ABOUT THIS EXERCISE.
From the entries that follow, reproduce exactly and only the lines from the line with "left eye: (327, 499)" to the line with "nose: (274, 620)", endpoints included.

RECORDS SHOWN.
::::::
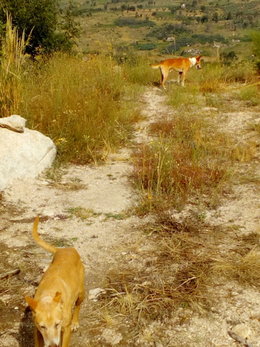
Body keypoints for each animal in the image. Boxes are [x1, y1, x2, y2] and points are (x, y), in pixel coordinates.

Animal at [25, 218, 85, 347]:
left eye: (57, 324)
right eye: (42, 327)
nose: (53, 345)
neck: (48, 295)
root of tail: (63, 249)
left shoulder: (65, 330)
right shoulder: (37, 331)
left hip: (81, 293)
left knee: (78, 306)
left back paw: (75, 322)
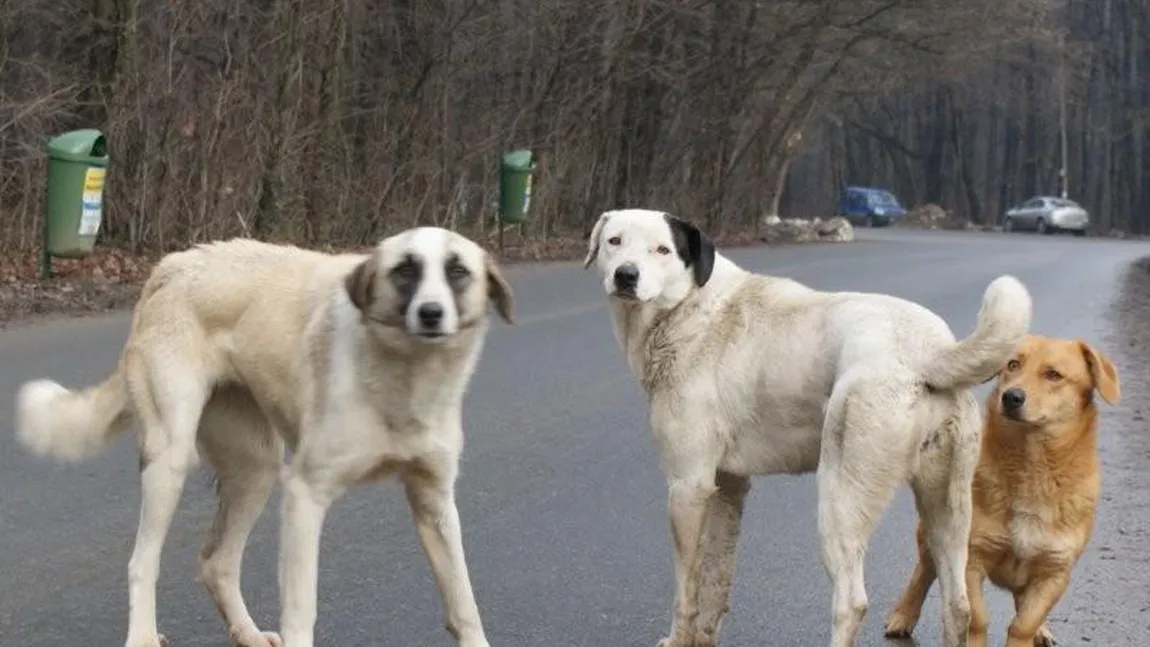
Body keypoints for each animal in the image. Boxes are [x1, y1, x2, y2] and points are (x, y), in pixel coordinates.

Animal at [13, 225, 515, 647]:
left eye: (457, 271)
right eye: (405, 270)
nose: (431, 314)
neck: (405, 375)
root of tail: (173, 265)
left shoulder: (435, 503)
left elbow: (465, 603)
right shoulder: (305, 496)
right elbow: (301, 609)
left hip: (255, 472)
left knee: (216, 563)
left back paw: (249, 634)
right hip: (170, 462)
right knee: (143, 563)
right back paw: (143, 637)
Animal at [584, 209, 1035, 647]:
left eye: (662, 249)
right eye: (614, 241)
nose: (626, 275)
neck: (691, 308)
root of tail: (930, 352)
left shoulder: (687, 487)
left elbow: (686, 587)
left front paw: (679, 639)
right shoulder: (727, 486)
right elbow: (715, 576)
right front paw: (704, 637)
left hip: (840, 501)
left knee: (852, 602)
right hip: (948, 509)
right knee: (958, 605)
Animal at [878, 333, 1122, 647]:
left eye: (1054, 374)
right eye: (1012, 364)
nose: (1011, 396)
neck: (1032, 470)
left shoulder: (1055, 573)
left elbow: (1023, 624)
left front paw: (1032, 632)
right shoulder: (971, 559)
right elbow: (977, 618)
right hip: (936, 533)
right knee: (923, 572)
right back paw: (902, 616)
::::::
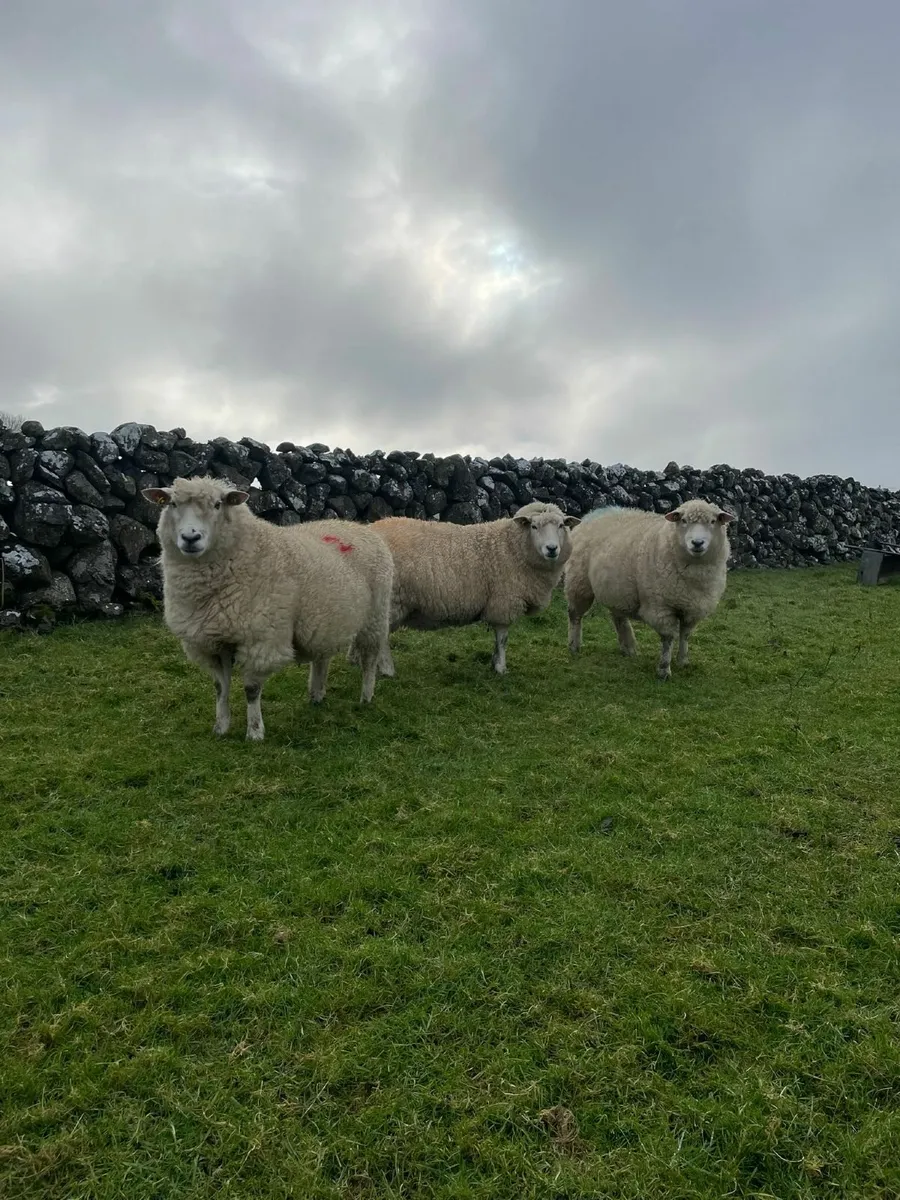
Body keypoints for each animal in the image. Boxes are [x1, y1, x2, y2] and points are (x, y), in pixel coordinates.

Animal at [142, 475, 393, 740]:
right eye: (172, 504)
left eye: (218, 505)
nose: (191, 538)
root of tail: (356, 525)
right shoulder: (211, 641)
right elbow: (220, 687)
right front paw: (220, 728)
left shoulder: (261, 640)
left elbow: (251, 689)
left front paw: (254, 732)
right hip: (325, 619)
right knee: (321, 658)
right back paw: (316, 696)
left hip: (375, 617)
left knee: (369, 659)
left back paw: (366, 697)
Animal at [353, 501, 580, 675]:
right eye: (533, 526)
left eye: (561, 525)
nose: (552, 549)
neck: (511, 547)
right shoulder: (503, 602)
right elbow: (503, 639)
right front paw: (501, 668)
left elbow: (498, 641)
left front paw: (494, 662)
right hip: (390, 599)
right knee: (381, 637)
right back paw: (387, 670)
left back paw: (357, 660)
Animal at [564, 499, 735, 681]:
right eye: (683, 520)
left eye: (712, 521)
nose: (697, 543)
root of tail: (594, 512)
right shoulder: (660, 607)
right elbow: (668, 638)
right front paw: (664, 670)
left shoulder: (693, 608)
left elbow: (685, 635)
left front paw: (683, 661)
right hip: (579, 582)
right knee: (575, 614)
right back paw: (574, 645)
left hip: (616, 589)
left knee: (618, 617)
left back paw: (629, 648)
::::::
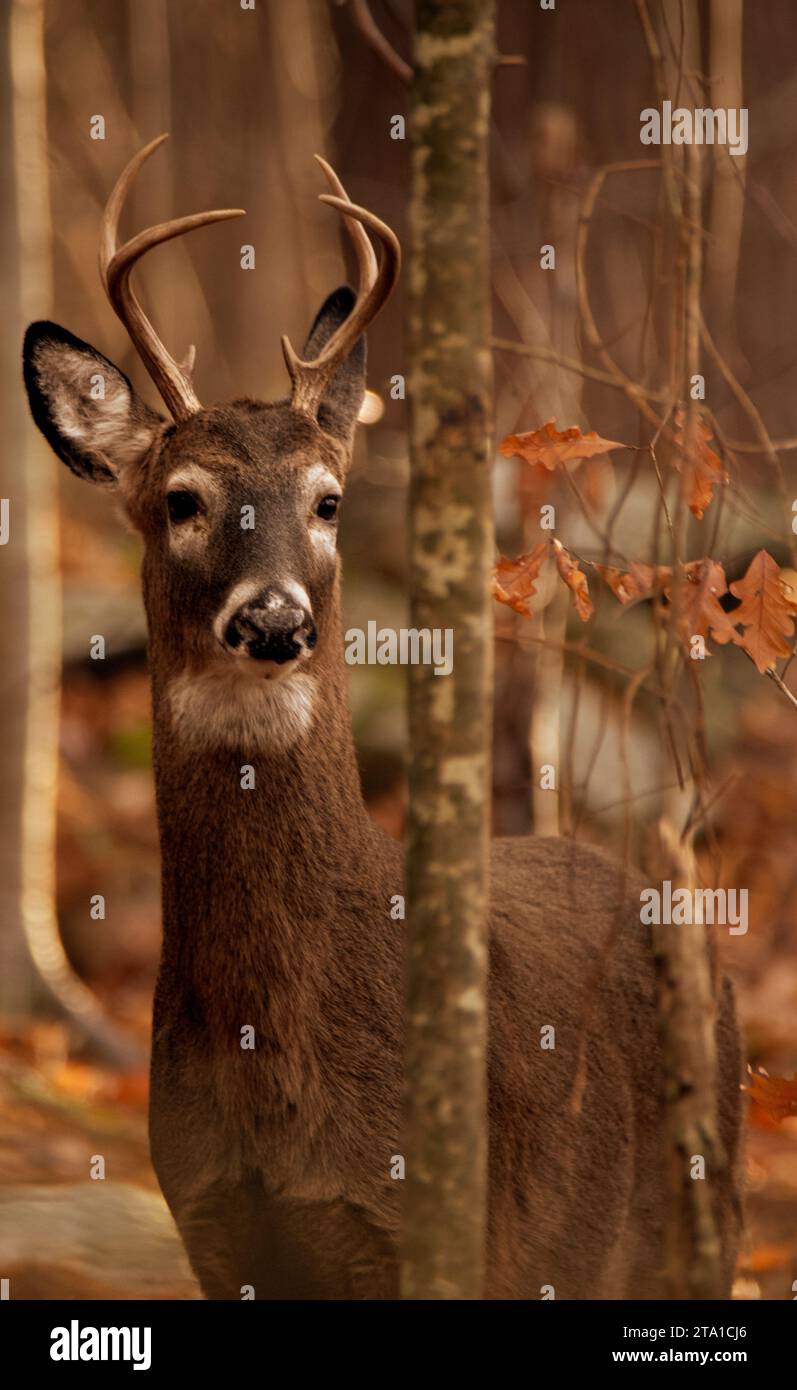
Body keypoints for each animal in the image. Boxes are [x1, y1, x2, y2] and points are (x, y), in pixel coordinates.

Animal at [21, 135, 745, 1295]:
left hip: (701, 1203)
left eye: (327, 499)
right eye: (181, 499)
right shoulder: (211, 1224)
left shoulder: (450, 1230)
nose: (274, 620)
::::::
ANSWER TO THE EXERCISE.
left eye: (327, 499)
right eye: (181, 499)
right shoulder: (211, 1224)
left shoulder: (450, 1230)
nose: (274, 620)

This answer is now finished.